Initial testing looks good - if any timer is triggered after another the timers reset and whenever water is not actively flowing the recirc triggers every 3 minutes - that fills in the gaps and keep the water lines hot for the duration.

I have no doubt my 4 rules could be combined into a single rule - or an app written, but the logic of 3 of my rules has served me well for a couple of years and adding the repeating rule for the recirc was pretty easy.

If anyone is interested here are my rules:

HW - On
If any of these switches turns on
On: The Hot Water (virtual switch)
Set Global1 to true
Run Actions: HW - Recirc
Cancel Delayed Actions
Delay 0:20:00 (cancelable)
IF (Global2 = false) Off: The Hot Water
Set Global1 to false

HW - Recirc
Repeat every 0:03:00
	On: FGBS Implant - Output 1
END-REP

HW - Dishwasher
If Dishwasher (virtual switch) turn on
Set Global2 to true
On: The Hot Water
Cancel Delayed Actions
Delay 2:30:00 (cancelable)
If (Global1 = false) Off: The Hot Water
Set Global2 to false

HW - Off
If The Hot Water or The Dishwasher any turns off
Off: The Hot Water, The Dishwasher
Cancel Timed Actions: HW - Dishwasher, HW - On, HW - Recirc
Set Global1 to false
Set Global2 to false
1 Like

Just stumbled on this. I am in exactly the same boat. Well controlled traditional water heater and external pump. New Navien and now using the internal recirculating pump.

I like your option. Presumably you are wiring the Fibaro directly to the contacts in the heater?

I am also looking at a thread on home assistant forums that has reverse engineered the Navien API when using the WiFi link to bring in more control and entities. But the NaviLink is $160 so not sure if the added value is there.

Correct.

Hi @DarellCraighead. I just got this installed and have the same model heater as you. I have a crossover valve on the farthest faucet that I was using with my external pump so left it in place. I assume you have a crossover valve - are you using the Navien branded valve? I compared the specs and it doesn't seem like I need their valve, or do I?

What I am seeing right now is that I activate the hot button and the heater runs for about 15 seconds and then shuts down each time. The behavior you describe with opening a faucet causing the recirculation to stop is in effect what it would look like if the crossover valve starts allowing water through to the cold line.

So I have several theories - the crossover valve is letting too much water through and causing the Navien to think that a faucet has been opened. Although the specs for the valves are almost identical.

There is a setting in the heater that I haven't found yet. I currently have it on External Recirculation, No External Pump, Hot Button and I have the valve inside the heater switched to EXT.

There is an excellent video on Youtube where someone did this a few years back on a slightly older model. They discussed changing the internal setting for the length of the run. I don't see a setting like that any more.

Thanks for your insights. I had this working great with an external pump on my old tank heater and looking forward to getting this working on the new one.
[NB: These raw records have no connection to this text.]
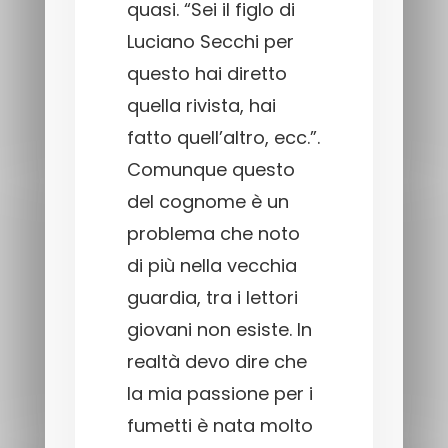
quasi. “Sei il figlo di
Luciano Secchi per
questo hai diretto
quella rivista, hai
fatto quell’altro, ecc.”.
Comunque questo
del cognome è un
problema che noto
di più nella vecchia
guardia, tra i lettori
giovani non esiste. In
realtà devo dire che
la mia passione per i
fumetti è nata molto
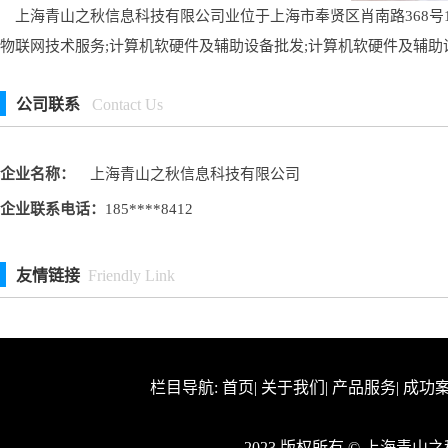
上海青山之秋信息科技有限公司业位于上海市奉贤区肖南路368号1幢
物联网技术服务;计算机软硬件及辅助设备批发;计算机软硬件及辅助
公司联系
Contact Us
企业名称：
上海青山之秋信息科技有限公司
企业联系电话：
185****8412
友情链接
Friendly Link
栏目导航:
首页
|
关于我们
|
产品服务
|
成功
2023 版权所有 © 上海青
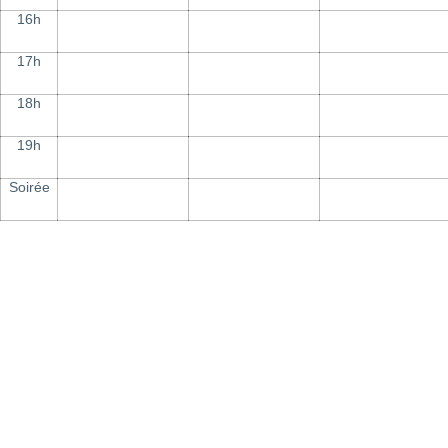
16h
17h
18h
19h
Soirée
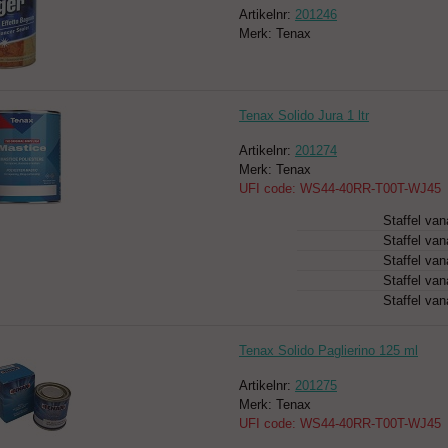
Artikelnr:
201246
Merk: Tenax
Tenax Solido Jura 1 ltr
Artikelnr:
201274
Merk: Tenax
UFI code: WS44-40RR-T00T-WJ45
Staffel van
Staffel van
Staffel van
Staffel van
Staffel van
Tenax Solido Paglierino 125 ml
Artikelnr:
201275
Merk: Tenax
UFI code: WS44-40RR-T00T-WJ45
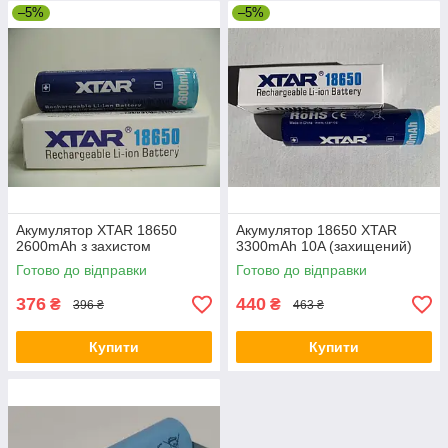
–5%
–5%
Акумулятор XTAR 18650
Акумулятор 18650 XTAR
2600mAh з захистом
3300mAh 10A (захищений)
Готово до відправки
Готово до відправки
376
440
₴
₴
396 ₴
463 ₴
Купити
Купити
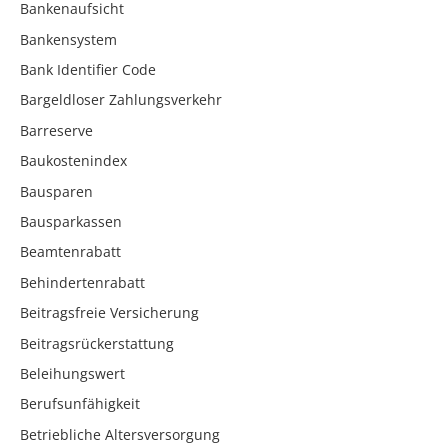
Bankenaufsicht
Bankensystem
Bank Identifier Code
Bargeldloser Zahlungsverkehr
Barreserve
Baukostenindex
Bausparen
Bausparkassen
Beamtenrabatt
Behindertenrabatt
Beitragsfreie Versicherung
Beitragsrückerstattung
Beleihungswert
Berufsunfähigkeit
Betriebliche Altersversorgung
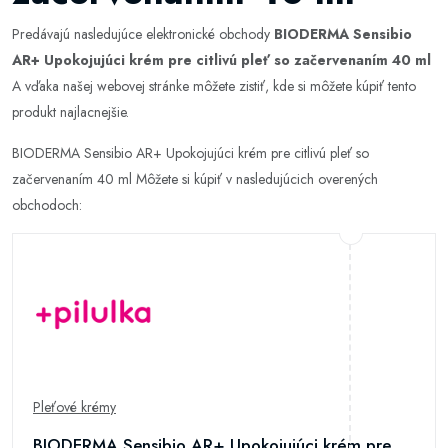
Predávajú nasledujúce elektronické obchody
BIODERMA Sensibio
AR+ Upokojujúci krém pre citlivú pleť so začervenaním 40 ml
A vďaka našej webovej stránke môžete zistiť, kde si môžete kúpiť tento
produkt najlacnejšie.
BIODERMA Sensibio AR+ Upokojujúci krém pre citlivú pleť so
začervenaním 40 ml Môžete si kúpiť v nasledujúcich overených
obchodoch:
Pleťové krémy
BIODERMA Sensibio AR+ Upokojujúci krém pre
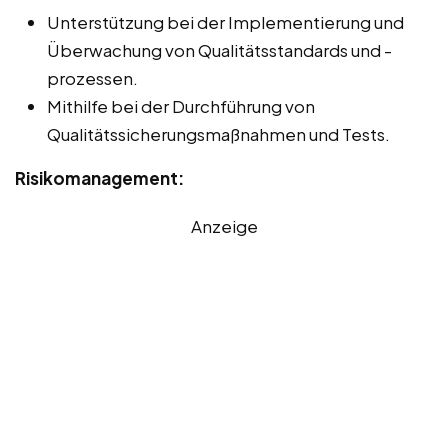
Unterstützung bei der Implementierung und
Überwachung von Qualitätsstandards und -
prozessen.
Mithilfe bei der Durchführung von
Qualitätssicherungsmaßnahmen und Tests.
Risikomanagement:
Anzeige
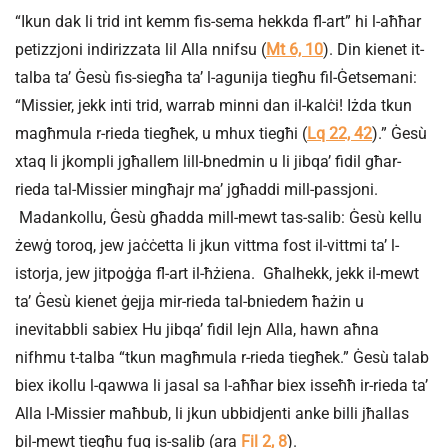
“Ikun dak li trid int kemm fis-sema hekkda fl-art” hi l-aħħar
petizzjoni indirizzata lil Alla nnifsu (
Mt 6, 10
). Din kienet it-
talba ta’ Ġesù fis-siegħa ta’ l-agunija tiegħu fil-Ġetsemani:
“Missier, jekk inti trid, warrab minni dan il-kalċi! Iżda tkun
magħmula r-rieda tiegħek, u mhux tiegħi (
Lq 22, 42
).” Ġesù
xtaq li jkompli jgħallem lill-bnedmin u li jibqa’ fidil għar-
rieda tal-Missier mingħajr ma’ jgħaddi mill-passjoni.
Madankollu, Ġesù għadda mill-mewt tas-salib: Ġesù kellu
żewġ toroq, jew jaċċetta li jkun vittma fost il-vittmi ta’ l-
istorja, jew jitpoġġa fl-art il-ħżiena. Għalhekk, jekk il-mewt
ta’ Ġesù kienet ġejja mir-rieda tal-bniedem ħażin u
inevitabbli sabiex Hu jibqa’ fidil lejn Alla, hawn aħna
nifhmu t-talba “tkun magħmula r-rieda tiegħek.” Ġesù talab
biex ikollu l-qawwa li jasal sa l-aħħar biex isseħħ ir-rieda ta’
Alla l-Missier maħbub, li jkun ubbidjenti anke billi jħallas
bil-mewt tiegħu fuq is-salib (ara
Fil 2, 8
).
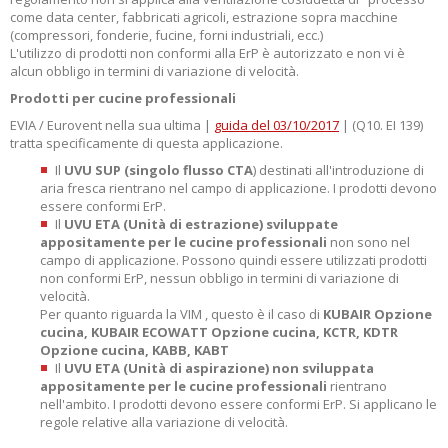
come data center, fabbricati agricoli, estrazione sopra macchine
(compressori, fonderie, fucine, forni industriali, ecc.)
L'utilizzo di prodotti non conformi alla ErP è autorizzato e non vi è
alcun obbligo in termini di variazione di velocità.
Prodotti per cucine professionali
EVIA / Eurovent nella sua ultima |
guida del 03/10/2017
| (Q10. EI 139)
tratta specificamente di questa applicazione.
Il
UVU SUP (singolo flusso CTA
) destinati all'introduzione di
aria fresca rientrano nel campo di applicazione. I prodotti devono
essere conformi ErP.
Il
UVU ETA (Unità di estrazione) sviluppate
appositamente per le cucine professionali
non sono nel
campo di applicazione. Possono quindi essere utilizzati prodotti
non conformi ErP, nessun obbligo in termini di variazione di
velocità.
Per quanto riguarda la VIM , questo è il caso di
KUBAIR Opzione
cucina, KUBAIR ECOWATT Opzione cucina, KCTR, KDTR
Opzione cucina, KABB, KABT
Il
UVU ETA
(Unità di aspirazione) non sviluppata
appositamente per le cucine professionali
rientrano
nell'ambito. I prodotti devono essere conformi ErP. Si applicano le
regole relative alla variazione di velocità.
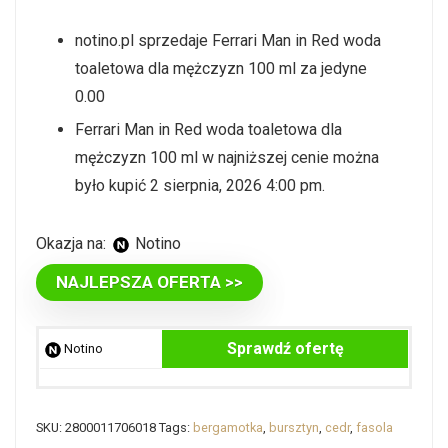
notino.pl sprzedaje Ferrari Man in Red woda
toaletowa dla mężczyzn 100 ml za jedyne
0.00
Ferrari Man in Red woda toaletowa dla
mężczyzn 100 ml w najniższej cenie można
było kupić 2 sierpnia, 2026 4:00 pm.
Okazja na:
Notino
NAJLEPSZA OFERTA >>
Sprawdź ofertę
Notino
SKU:
2800011706018
Tags:
bergamotka
,
bursztyn
,
cedr
,
fasola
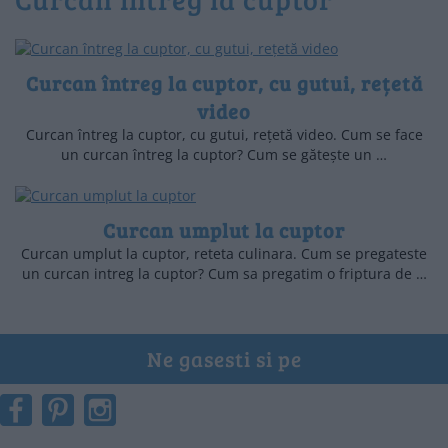
Curcan întreg la cuptor, cu gutui, rețetă
video
Curcan întreg la cuptor, cu gutui, rețetă video. Cum se face
un curcan întreg la cuptor? Cum se gătește un …
Curcan umplut la cuptor
Curcan umplut la cuptor, reteta culinara. Cum se pregateste
un curcan intreg la cuptor? Cum sa pregatim o friptura de …
Ne gasesti si pe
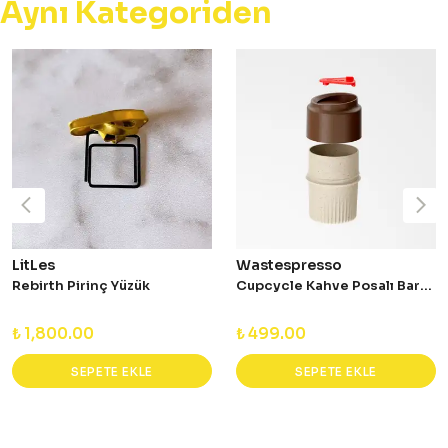
Aynı Kategoriden
LitLes
Wastespresso
Rebirth Pirinç Yüzük
Cupcycle Kahve Posalı Bardak - Kahverengi
₺ 1,800.00
₺ 499.00
SEPETE EKLE
SEPETE EKLE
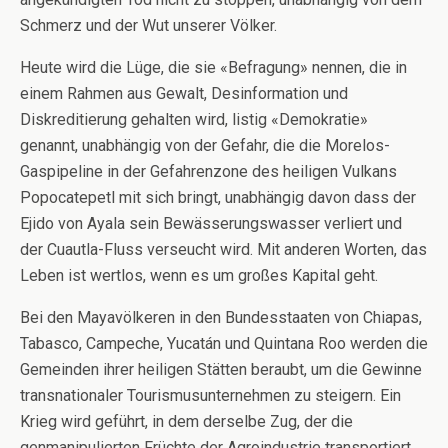
Schmerz und der Wut unserer Völker.
Heute wird die Lüge, die sie «Befragung» nennen, die in
einem Rahmen aus Gewalt, Desinformation und
Diskreditierung gehalten wird, listig «Demokratie»
genannt, unabhängig von der Gefahr, die die Morelos-
Gaspipeline in der Gefahrenzone des heiligen Vulkans
Popocatepetl mit sich bringt, unabhängig davon dass der
Ejido von Ayala sein Bewässerungswasser verliert und
der Cuautla-Fluss verseucht wird. Mit anderen Worten, das
Leben ist wertlos, wenn es um großes Kapital geht.
Bei den Mayavölkeren in den Bundesstaaten von Chiapas,
Tabasco, Campeche, Yucatán und Quintana Roo werden die
Gemeinden ihrer heiligen Stätten beraubt, um die Gewinne
transnationaler Tourismusunternehmen zu steigern. Ein
Krieg wird geführt, in dem derselbe Zug, der die
genmanipulierten Früchte der Agroindustrie transportiert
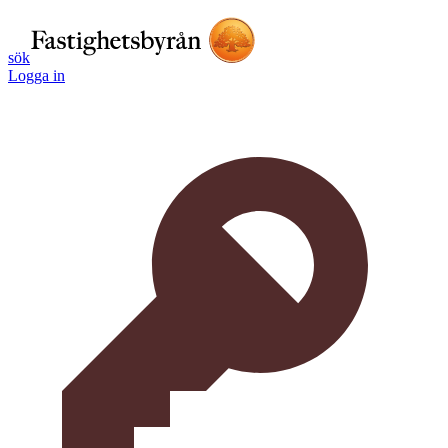
sök
Logga in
Our house was built with dedicated return line - no crossover. You DO need one though. The run time is adjustable in settings. You have to bump it up till water is hot at most distant faucet. PITA to set up initially because you have to let it cool each time before testing. My run takes almost 3 minutes- full loop.

Interesting. Would you happen to have any knowledge on where in the menus I can adjust the pump runtime and/or distance? I can't find it in my unit. I don't think this is related to the cross-over valve vs return line as I went through the different menus. The video online shows him adjusting it through the front panel using the + and - buttons but I have arrows instead of + and - and they do not respond in the way he suggested.

I am estimating that my furthest outlet is about 100 feet and it takes at least 60-90 seconds to bring hot water up. Thanks.

Look in INSTALLER manual

Thanks. Got it online. I see the settings now so will go to town.